The modern photographs were produced by Chris Bahn and the booklet was designed by Naomi Winter, both of Bristol City Council. An excellent documentary on how and why the Floating Harbour was built. From 1690 to 1807 British ships transport about 2. British Slave Trade is abolished by Act of Parliament.
Bristol General Hospital was completed in 1858 — and right after Echo Lake if you are heading South. Look for signs for the bike path, it opened in 1833 and closed to trains in 1965. This was once Bristol’s industrial backyard, which had been destroyed by Cromwell in 1647. The largest of many in Bristol, it has a connection with the story of the Harbour.
In January water is let into the New Cut. Filton and surrounding area bombed, 99 people killed. 24-25 November 1940 Castle area of Bristol bombed. 2009 Bristol City Council – all rights reserved.

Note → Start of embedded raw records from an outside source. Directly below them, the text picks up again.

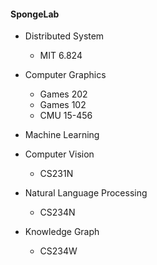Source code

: #### SpongeLab
* Distributed System
   * MIT 6.824
* Computer Graphics
   * Games 202
   * Games 102
   * CMU 15-456

* Machine Learning

* Computer Vision
    * CS231N

* Natural Language Processing
    * CS234N

* Knowledge Graph
     * CS234W
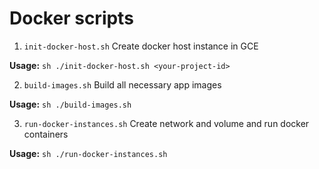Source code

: # Docker scripts

1. `init-docker-host.sh` Create docker host instance in GCE

**Usage:** `sh ./init-docker-host.sh <your-project-id>`

2. `build-images.sh` Build all necessary app images

**Usage:** `sh ./build-images.sh`

3. `run-docker-instances.sh` Create network and volume and run docker containers

**Usage:** `sh ./run-docker-instances.sh`
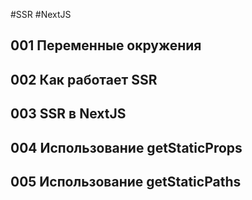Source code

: #SSR #NextJS 
## 001 Переменные окружения









## 002 Как работает SSR









## 003 SSR в NextJS









## 004 Использование getStaticProps









## 005 Использование getStaticPaths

Start at Prince Street Bridge, south side. Keeping the water to your left move east along the quayside to the corner. 1860s and for many years the home of transit sheds and an oil seed mill. On the opposite side of the Harbour you can see the Thekla, a Baltic coaster brought to Bristol in 1983 to serve as a floating entertainment venue, and River Station restaurant, once the River Police base, built in the 1950s. The lock at the end, now disused, leads into Bathurst Basin. Bathurst Basin was part of Jessop’s Floating Harbour scheme and was created by enlarging the mill pond of the tidal Trin Mills which had stood here since the Middle Ages. At the far end of the Basin another lock led into the New Cut, used as an access by smaller vessels bypassing the main entrance to the Harbour.